[Rhodes22-list] Politics - Mile High Message

Brad Haslett flybrad at gmail.com
Thu Aug 28 07:21:31 EDT 2008


Someone watch the speech for me tonight, I'm taking my daughter to see "Elmo
Grows Up" and will miss the message from "The Anointed One".  Mr. Will hit
one out of the ballpark with the attached observation (he'd like that
description given all the baseball books he's written).

Brad

------------------

August 28, 2008 The Devils in His Details*By* *George
Will*<http://www.realclearpolitics.com/articles/author/george_will/>

DENVER -- When Barack Obama feeds rhetorical fishes and loaves to the
multitudes in the football stadium Thursday night, he should deliver a
message of sufficient particularity that it seems particularly suited to
Americans. One more inspirational oration, one general enough to please
Berliners or even his fellow "citizens of the world," will confirm Pascal's
point that "continuous eloquence wearies." That is so because it is not
really eloquent. If it is continuous, it is necessarily formulaic and
abstract, vague enough for any time and place, hence truly apposite for
none.

If Socrates had engaged in an interminable presidential campaign in a
media-drenched age, perhaps he, too, would have come to seem banal. But the
fact that Obama lost nine of the final 14 primaries might have something to
do with the fact that when he descends from the ether to practicalities, he
reprises liberalism's most shopworn nostrums.

Russia, a third-world nation with first-world missiles, is rampant; Iran is
developing a missile inventory capable of delivering nuclear weapons the
development of which will not be halted by Obama's promised "aggressive
personal diplomacy." Yet Obama has vowed to "cut investments in unproven
missile defense systems." Steamboats, railroads, airplanes and vaccines were
"unproven" until farsighted people made investments. Furthermore, as Reuel
Marc Gerecht of the American Enterprise Institute notes, Democrats will
eventually embrace missile defense in Europe because they "will have nowhere
else to go short of pre-emptive strikes against Iran's nuclear facilities."

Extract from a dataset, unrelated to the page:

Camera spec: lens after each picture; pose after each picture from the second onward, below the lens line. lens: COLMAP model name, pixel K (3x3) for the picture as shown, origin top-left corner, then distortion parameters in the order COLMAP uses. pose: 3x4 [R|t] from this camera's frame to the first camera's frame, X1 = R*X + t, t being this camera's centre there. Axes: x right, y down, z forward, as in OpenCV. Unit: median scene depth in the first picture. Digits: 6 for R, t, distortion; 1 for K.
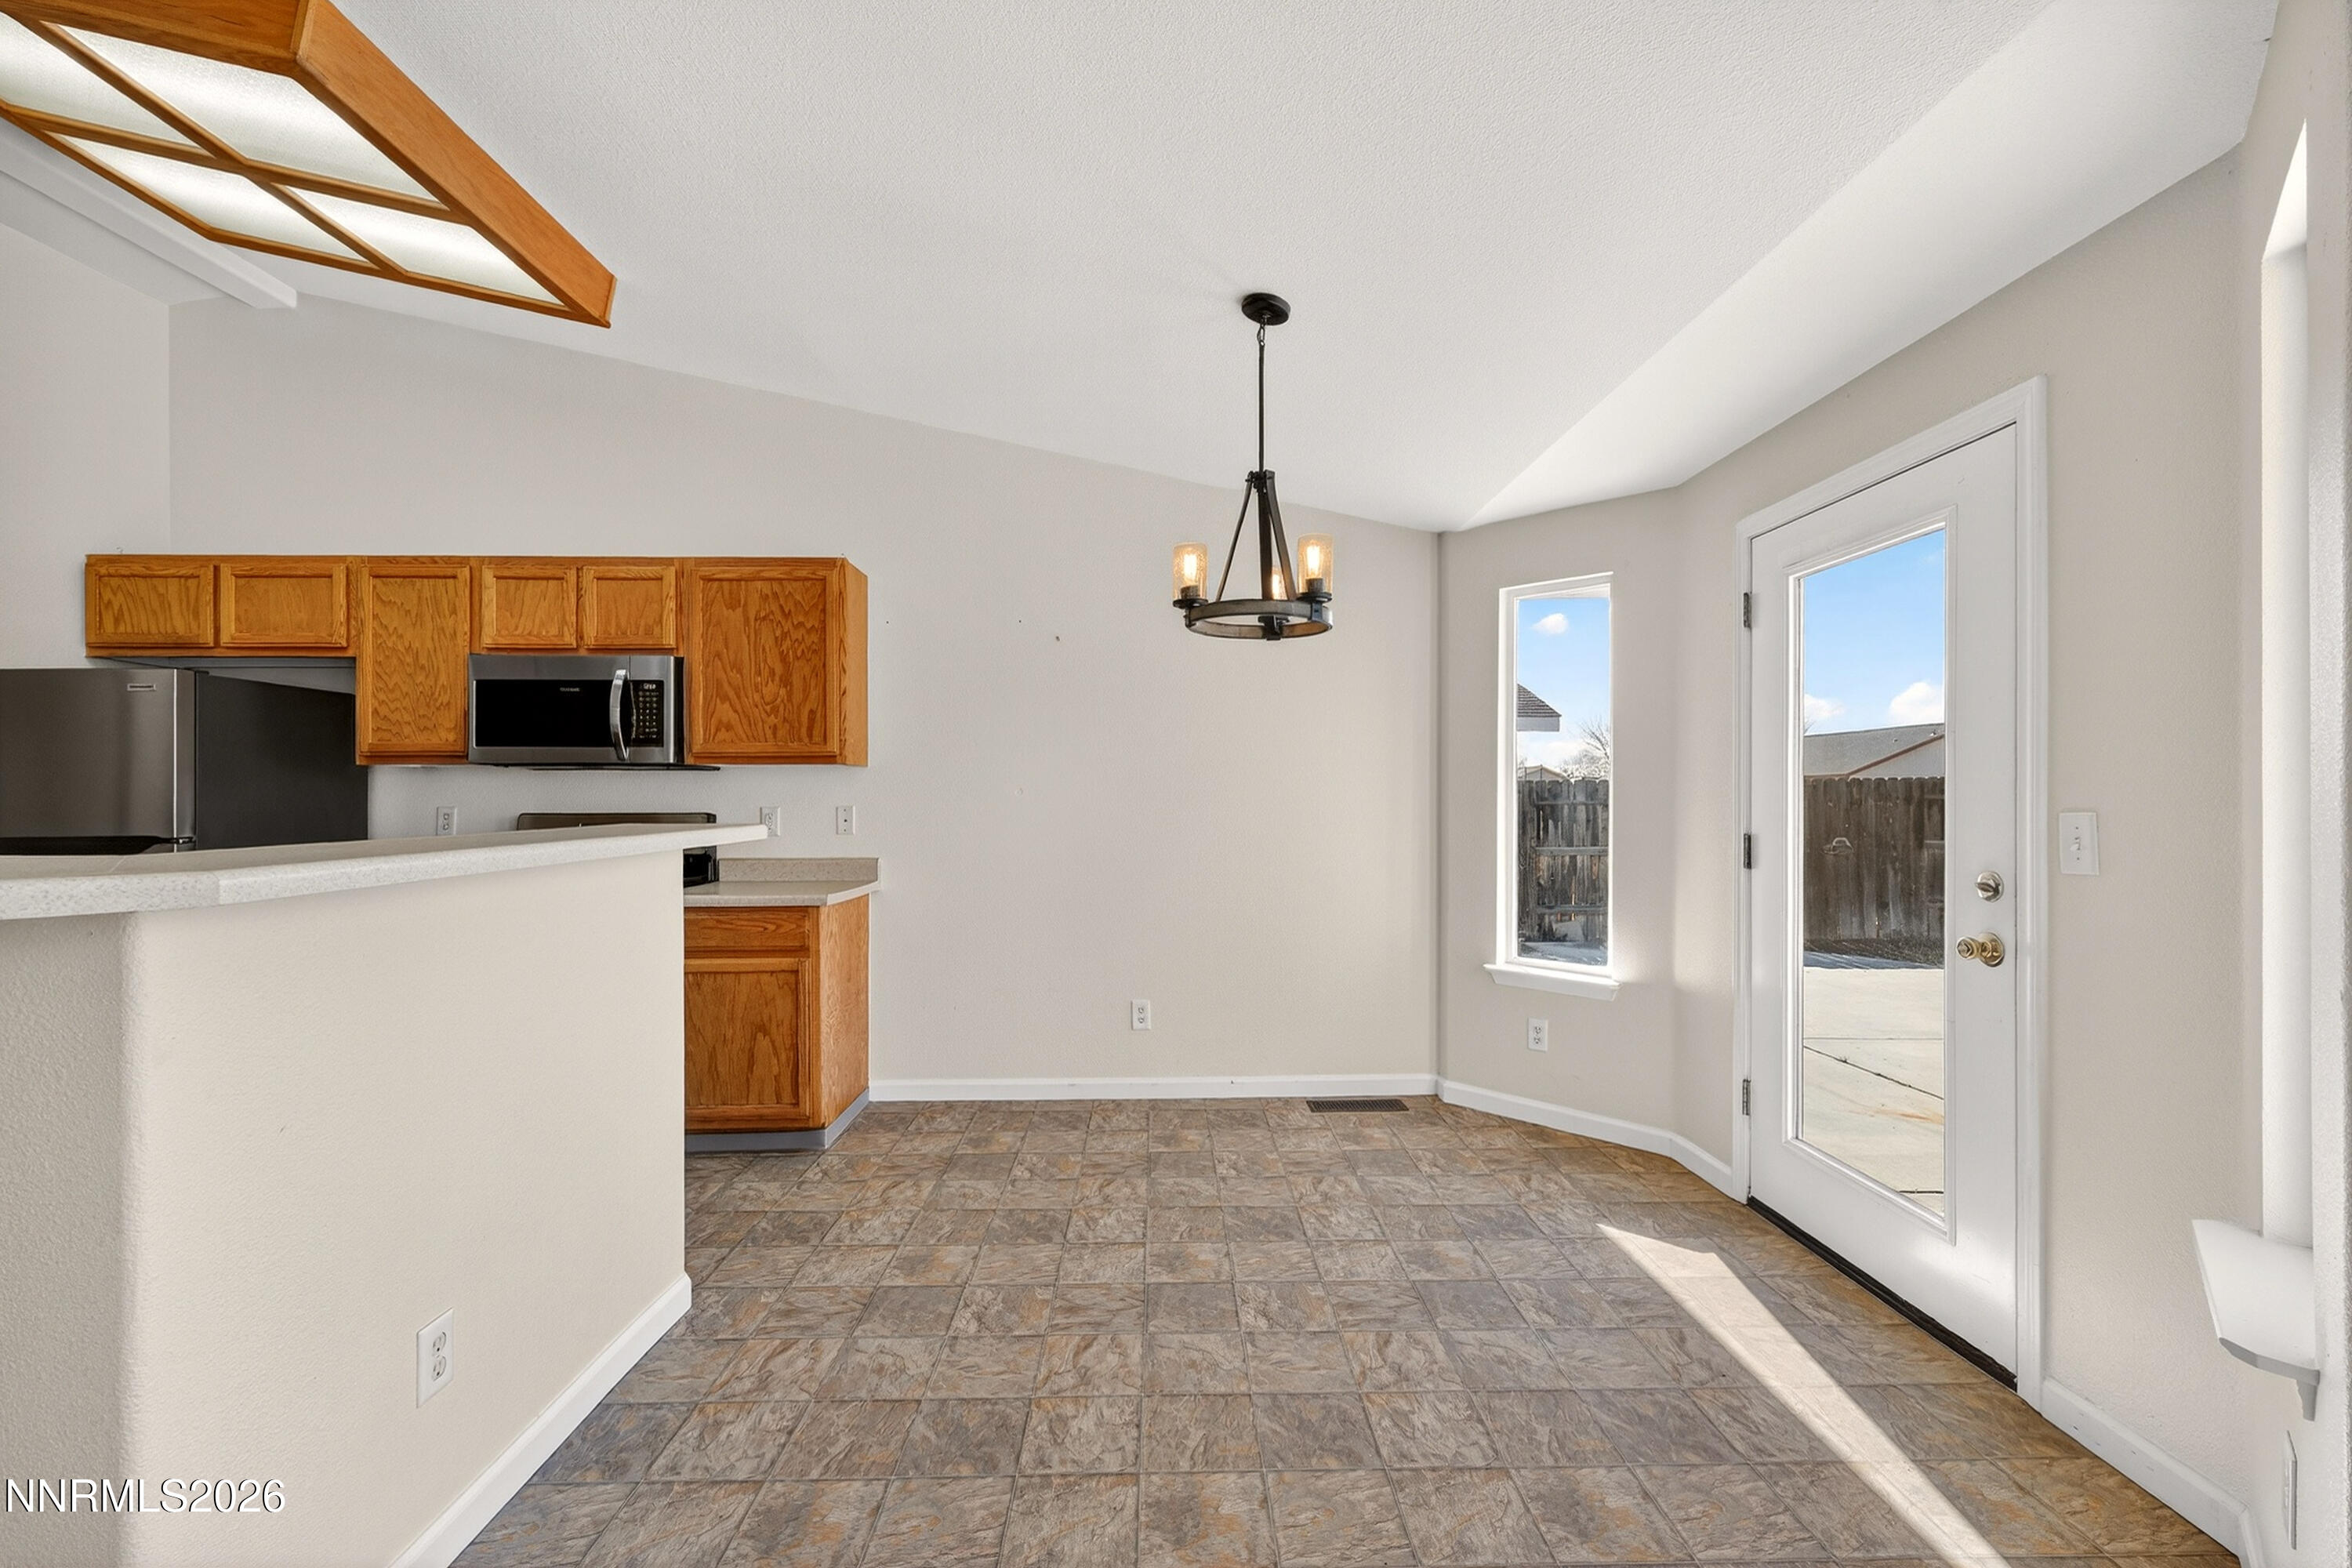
lens RADIAL K [[962.4, 0, 1183.3], [0, 962.4, 792.2], [0, 0, 1]] dist [0.000323, 0.000452]
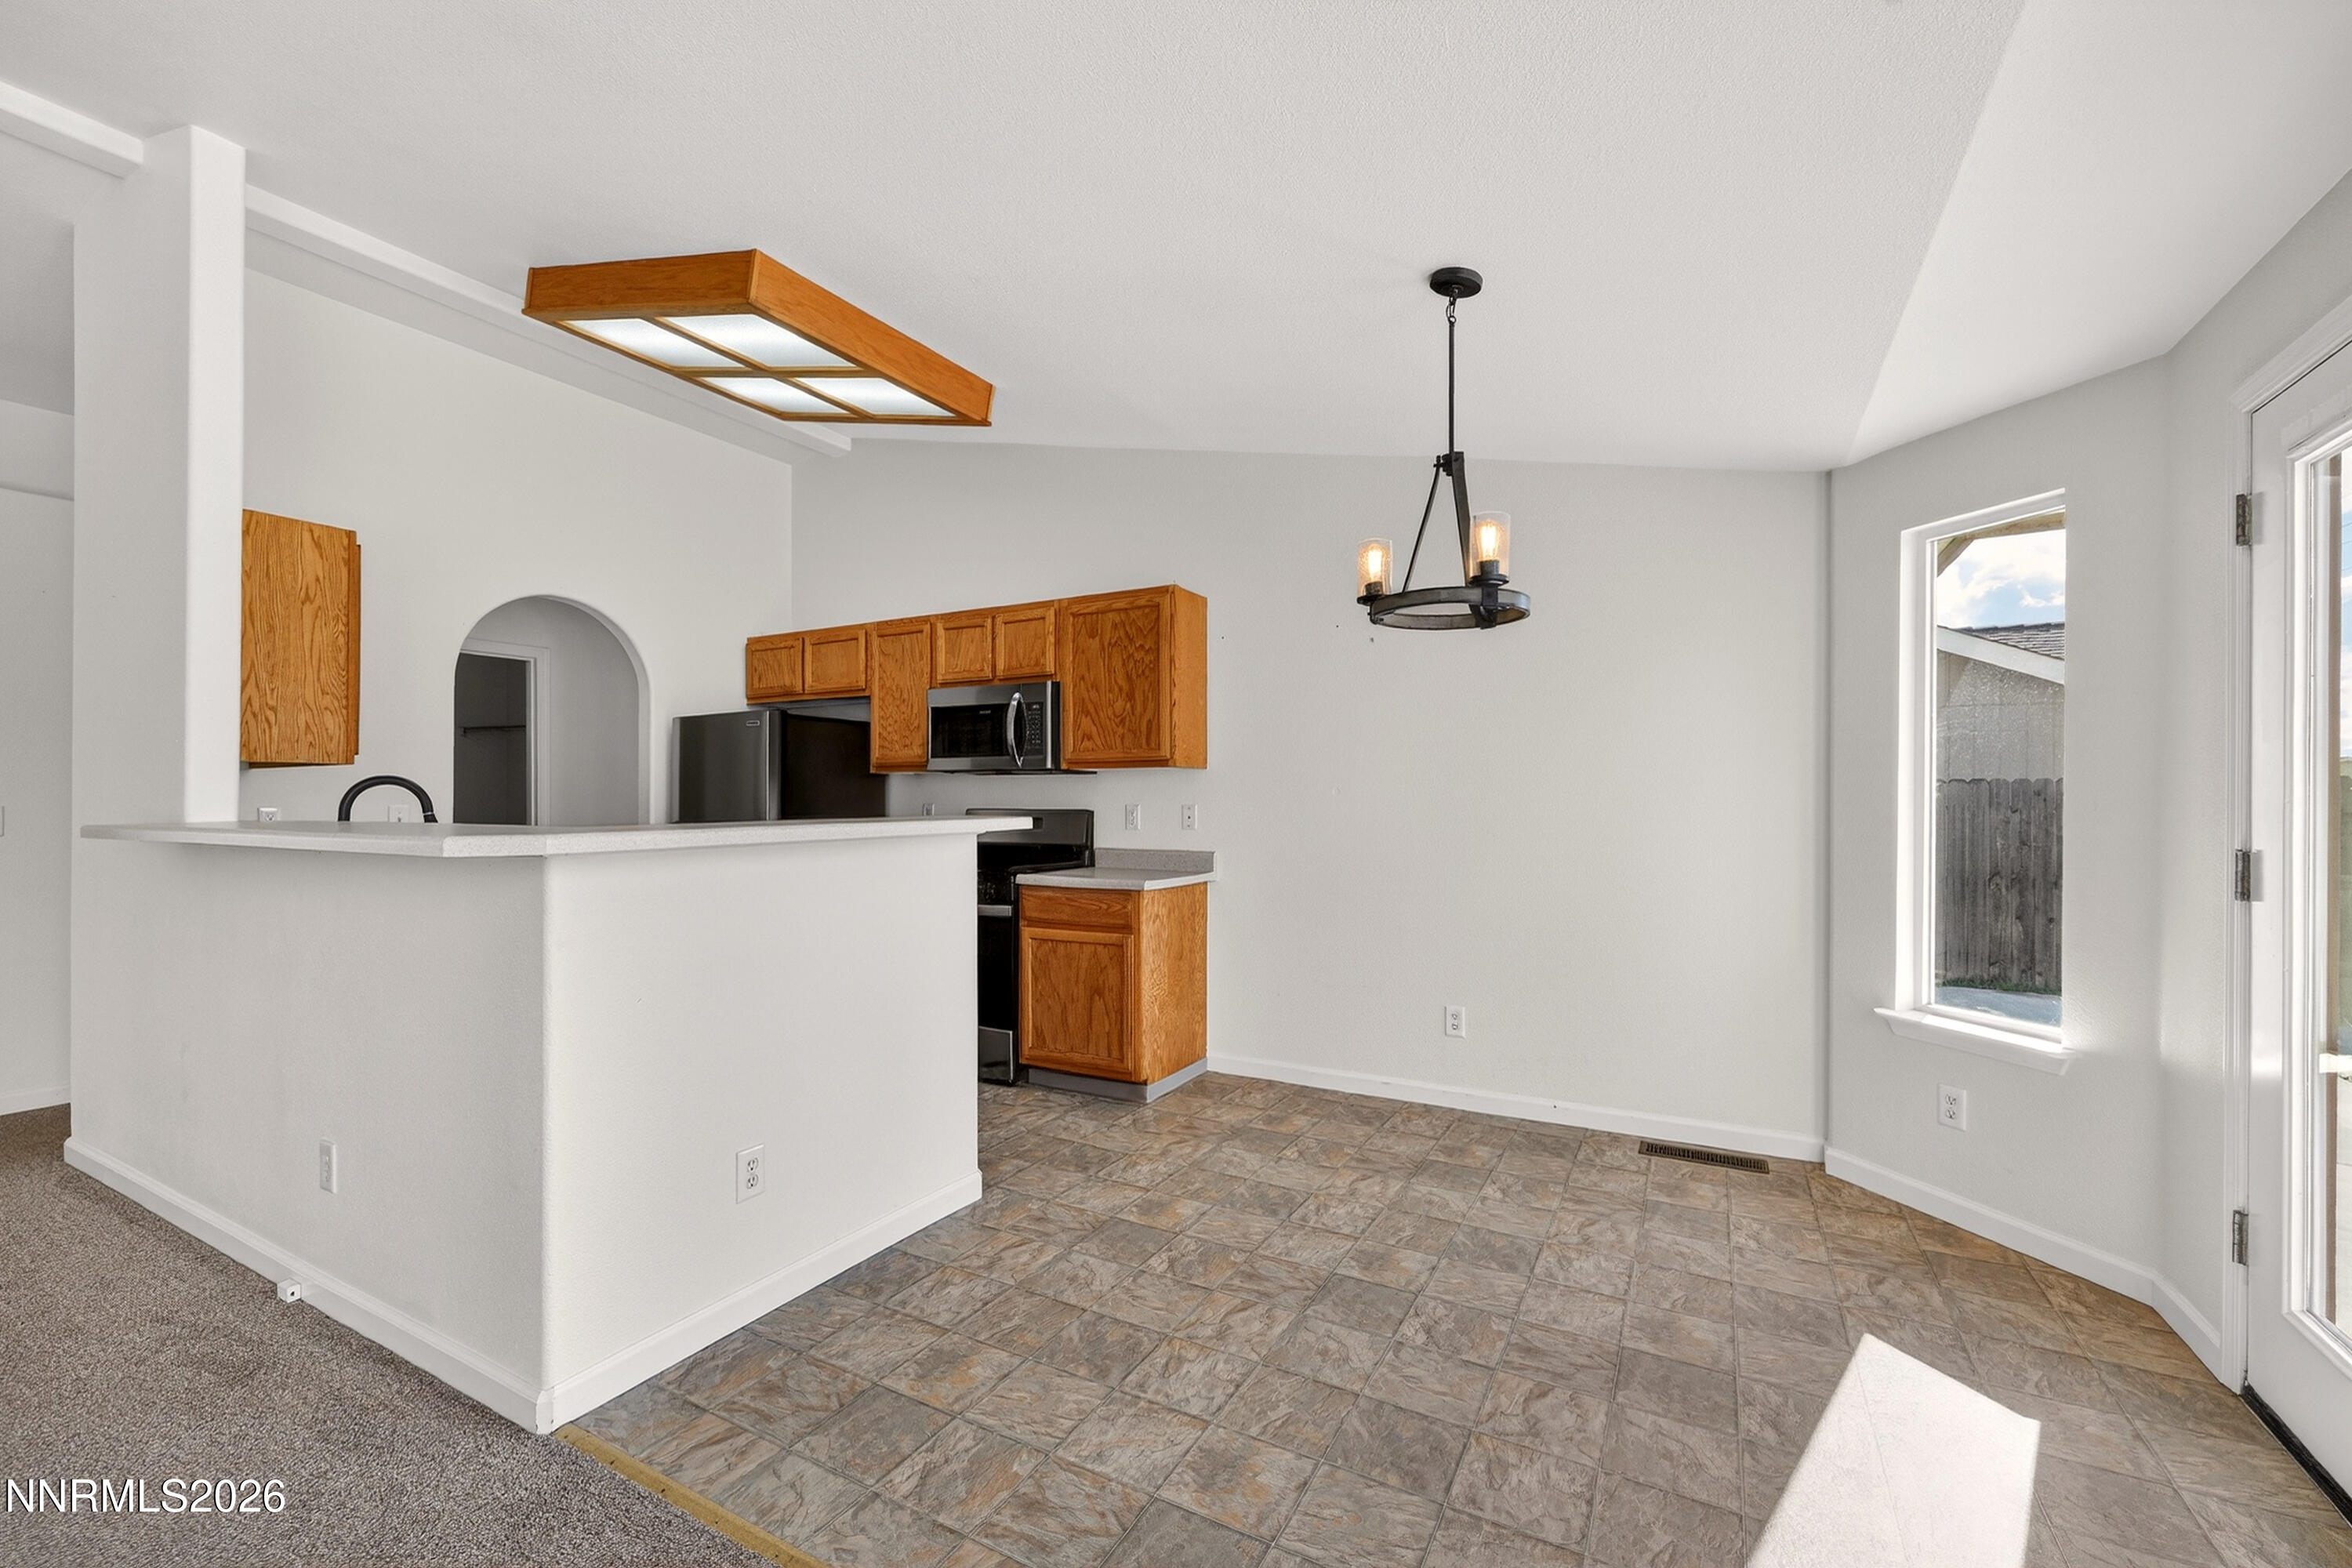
lens RADIAL K [[962.9, 0, 1175.7], [0, 962.9, 794.1], [0, 0, 1]] dist [-0.001188, 0.000481]
pose [[0.861709, -0.000702, -0.507403, 0.228991], [0.000190, 0.999999, -0.001062, 0.003936], [0.507403, 0.000819, 0.861708, 0.026761]]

Obama, who might be the last person to learn that schools' cognitive outputs
are not simply functions of financial inputs, promises more money for
teachers, who, as usual, are about 10 percent of the Democrats' convention
delegates and alternates. He waxes indignant about approximately 150,000
jobs sent overseas each year -- less than 1 percent of the number of jobs
normally lost and gained in the creative destruction of America's dynamic
economy. U.S. exports are fending off a recession while he complains about
free trade. He deplores NAFTA, although since it was implemented in 1994 the
U.S., Mexican and Canadian economies have grown 50 percent, 46 percent and
54 percent, respectively.

Recycling George McGovern's 1972 "Demogrant" notion, Obama promises a $1,000
check for every family, financed by a "windfall profits" tax on oil
companies. Obama is unintimidated by the rule against legislating about
subjects one cannot define.

Obama thinks government is not getting a "reasonable share" of oil
companies' profits, which in 2007 were, as a percentage of revenues (8.3
percent), below those of U.S. manufacturing generally (8.9 percent). Exxon
Mobil pays almost as much in corporate taxes to various governments as the
bottom 50 percent of American earners pay in income taxes. Exxon Mobil does
make $1,400 a second in profits -- hear the sharp intakes of breath from
liberals with pursed lips -- but pays $4,000 a second in taxes and $15,000 a
second in operating costs.

Obama's rhetorical extravagances are inversely proportional to his details,
as when he promises "nothing less than a complete transformation of our
economy" in order to "end the age of oil." The diminished enthusiasm of some
voters hitherto receptive to his appeals might have something to do with the
seepage of reality from his rhetoric. Voters understand that neither the
"transformation" nor the "end" will or should occur. His dreamy certitude
that "alternative" fuels will quickly become real alternatives is an energy
policy akin to an old vaudeville joke: "If we had some eggs, we could have
ham and eggs, if we had some ham."

When he speaks Thursday night in a venue consecrated to the faux combat of
football, the NATO alliance, which was 12 years old when he was born, may be
collapsing because of its unwillingness to help enough in Afghanistan and
its inability to respond seriously to Russia's combat in Georgia. It is
unfair to neither NATO nor Obama to note that the alliance is practicing
what he preaches: It is preaching to Vladimir Putin, who is unimpressed.
NATO, said Lord Ismay, speaking of Europe in 1949, was created to "keep the
Americans in, the Germans down and the Russians out." That Germany's
appeasement reflex is part of NATO's weakness is perhaps progress, of sorts.

Journalism often must be preoccupied with matters barely remembered a week
later. But decades hence, historians will write about today's response to
Russia by the West, perhaps in obituaries for the idea of "the West." If
Obama does not speak to this crisis Thursday night, that will speak volumes.